Reduction in Agitation and Delirium

Delirium is very common amongst patients admitted to critical care. It is associated with prolonged hospital length of stay and time requiring mechanical ventilation, both of which may increase health care expense.21,22

A number of studies have reported reduced delirium in patients receiving dexmedetomidine. Riker et al16 reported a significant reduction in delirium in the dexmedetomidine group versus the midazolam group in a large multicentre, prospective, double-blind, randomised trial. The reported prevalence of delirium was 54% in dexmedetomidine-treated patients versus 76.6% in midazolam-treated patients (95% CI, 14% to 33%; P<.001).16

Maldonado et al23 investigated the effects of postoperative sedation on the development of delirium in patients undergoing cardiac valve procedures. The incidence of delirium for the entire study population was 34%. The incidence of delirium for patients receiving different sedative agents was as follows: dexmedetomidine, 3%; propofol, 50%; and midazolam, 50%. The absolute risk reduction in the incidence of delirium associated with dexmedetomidine was therefore 47%(95%CI, 28%-66%), corresponding to a number needed to treat of just more than 2 patients to prevent 1 patient suffering from delirium (95% CI, 1.5-3.6).23

There are a number of potential explanations to account for these observations. First, unlike propofol and benzodiazepines, dexmedetomidine does not potentiate GABAA receptor activity.

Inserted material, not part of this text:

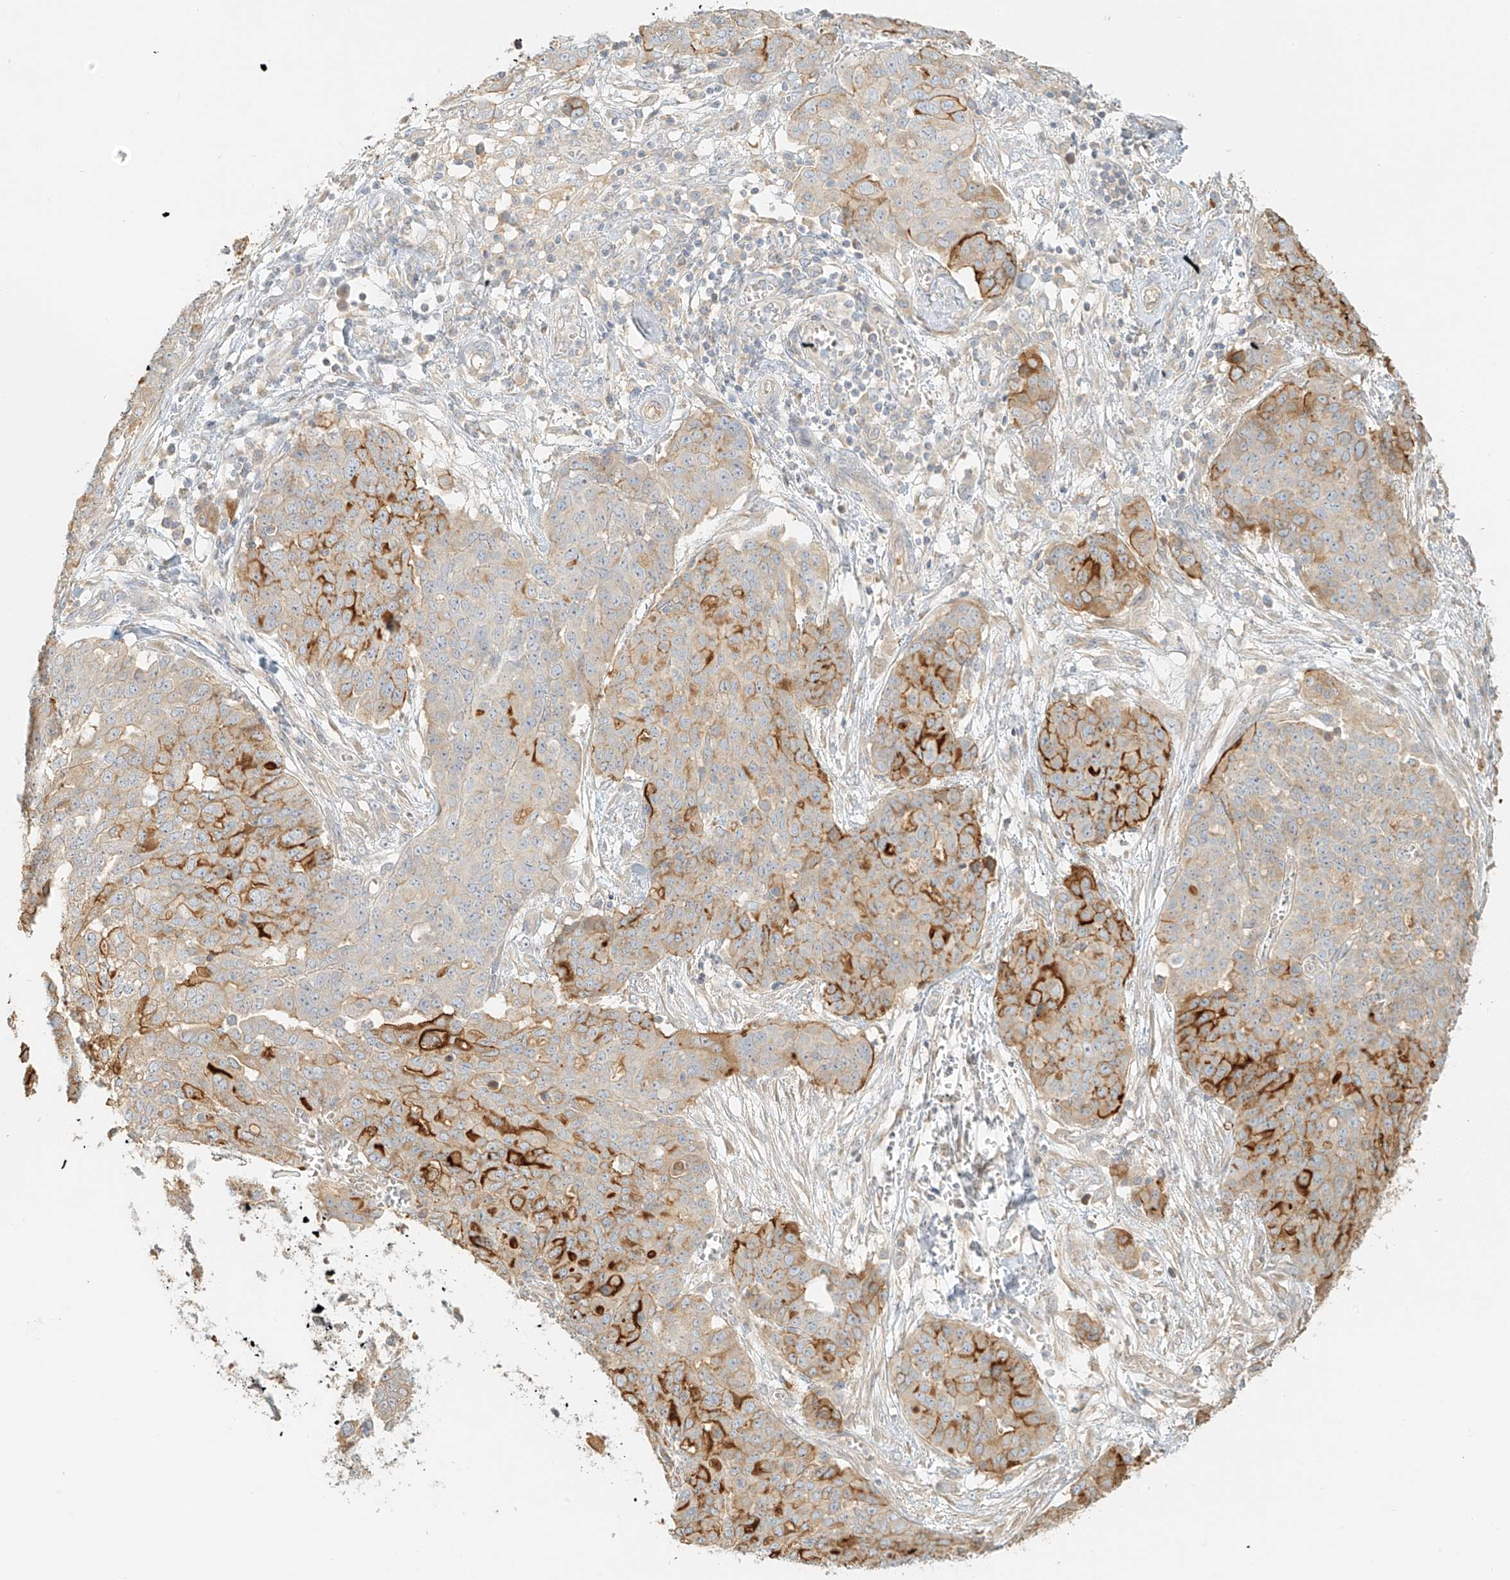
{"staining": {"intensity": "moderate", "quantity": "25%-75%", "location": "cytoplasmic/membranous"}, "tissue": "ovarian cancer", "cell_type": "Tumor cells", "image_type": "cancer", "snomed": [{"axis": "morphology", "description": "Cystadenocarcinoma, serous, NOS"}, {"axis": "topography", "description": "Soft tissue"}, {"axis": "topography", "description": "Ovary"}], "caption": "Immunohistochemistry (DAB) staining of serous cystadenocarcinoma (ovarian) shows moderate cytoplasmic/membranous protein expression in about 25%-75% of tumor cells.", "gene": "UPK1B", "patient": {"sex": "female", "age": 57}}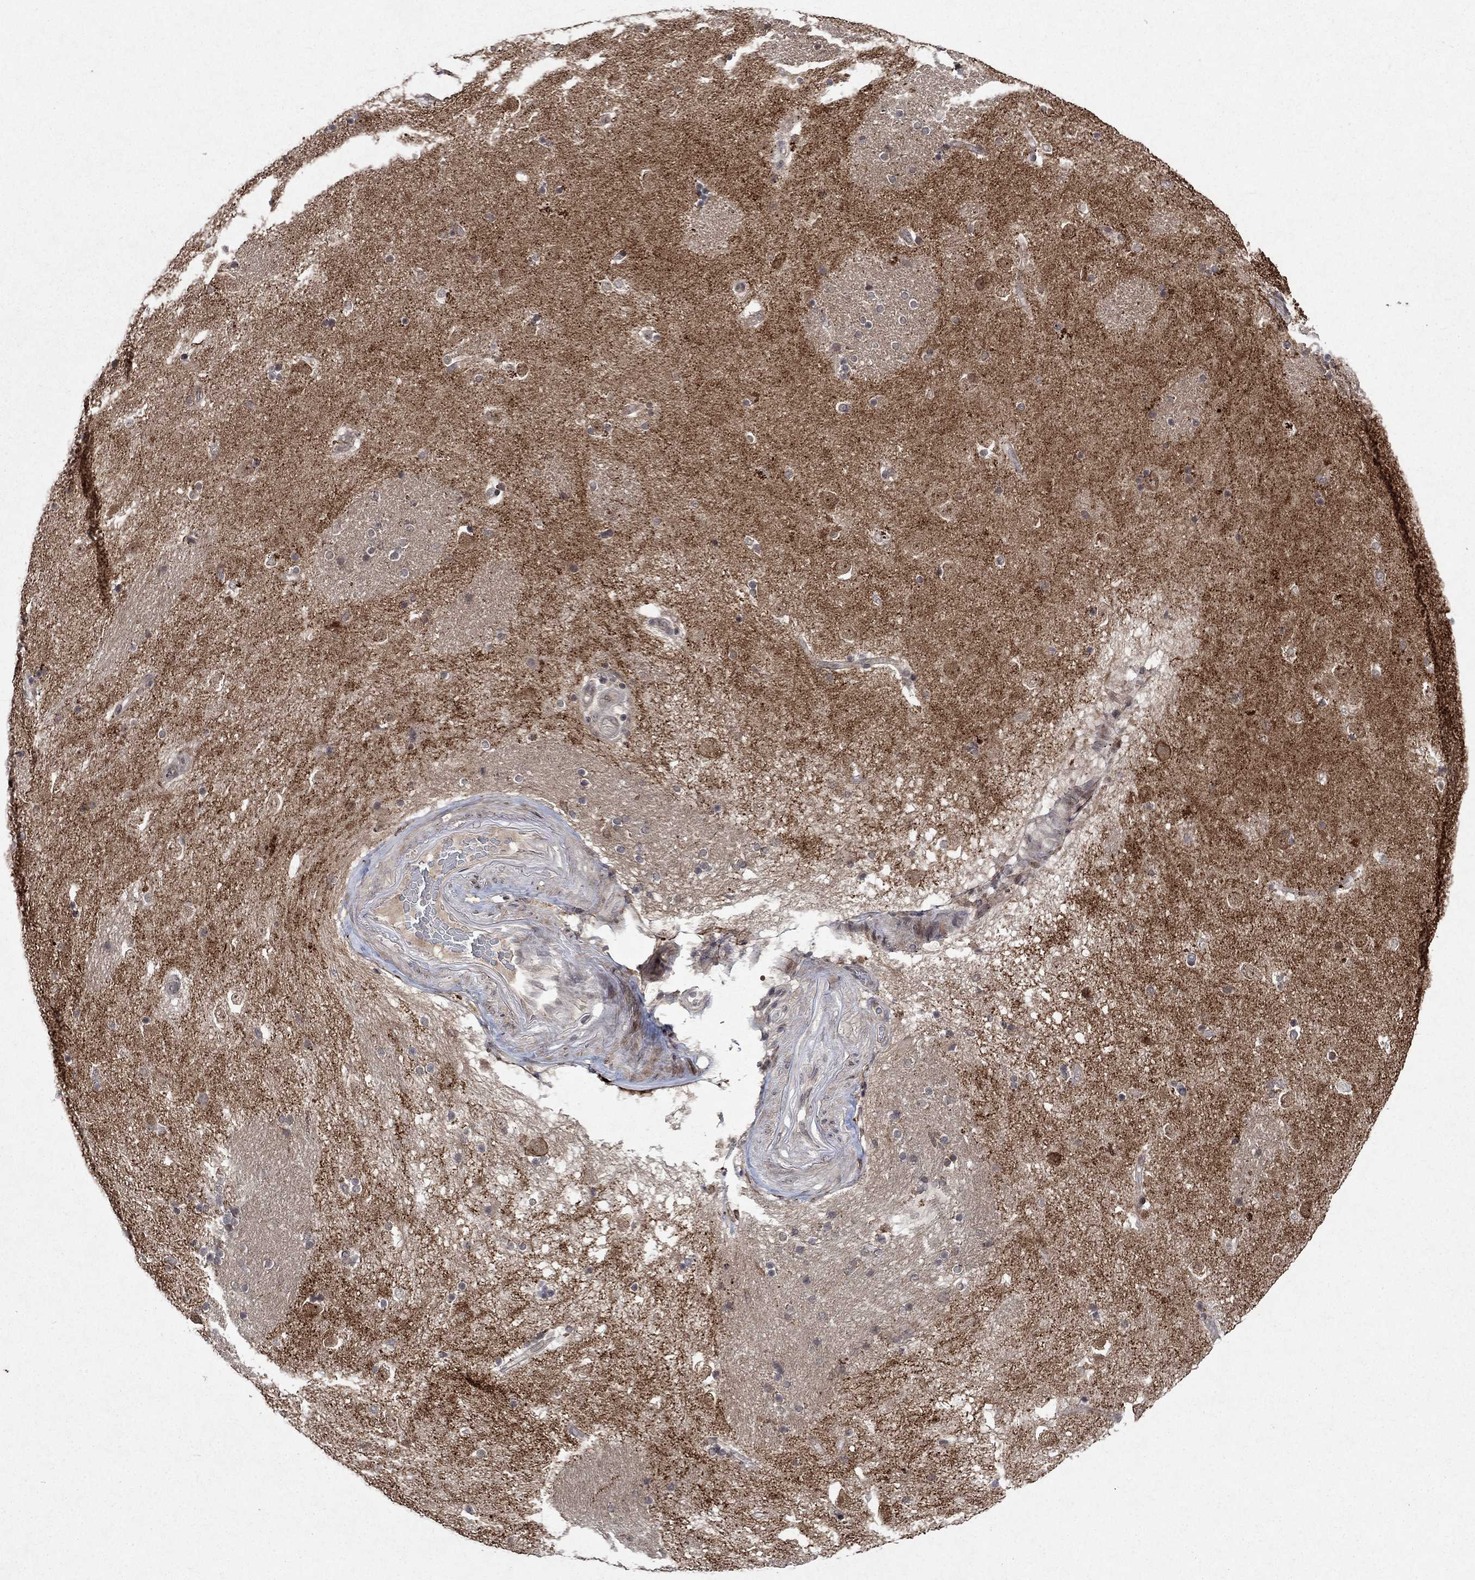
{"staining": {"intensity": "negative", "quantity": "none", "location": "none"}, "tissue": "caudate", "cell_type": "Glial cells", "image_type": "normal", "snomed": [{"axis": "morphology", "description": "Normal tissue, NOS"}, {"axis": "topography", "description": "Lateral ventricle wall"}], "caption": "IHC of unremarkable human caudate shows no positivity in glial cells.", "gene": "PPP1R9A", "patient": {"sex": "male", "age": 51}}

Second, dexmedetomidine is thought to provide a more natural sleep/wake pattern.

SUMMARY

Dexmedetomidine is an alternative sedative agent for use in critical care. It has a different mechanism of action compared with other more standard sedation agents. Both patient-specific and organisational benefits have been described in the literature. Most important amongst these are reductions in duration of mechanical ventilation, duration of critical care admission and incidence of delirium, in addition to important analgesic properties. Despite these recognised benefits, dexmedetomidine has not been universally adopted as a first-line sedative agent in critical care, and its effectiveness as a single-agent sedative has been called into question by a recent trial.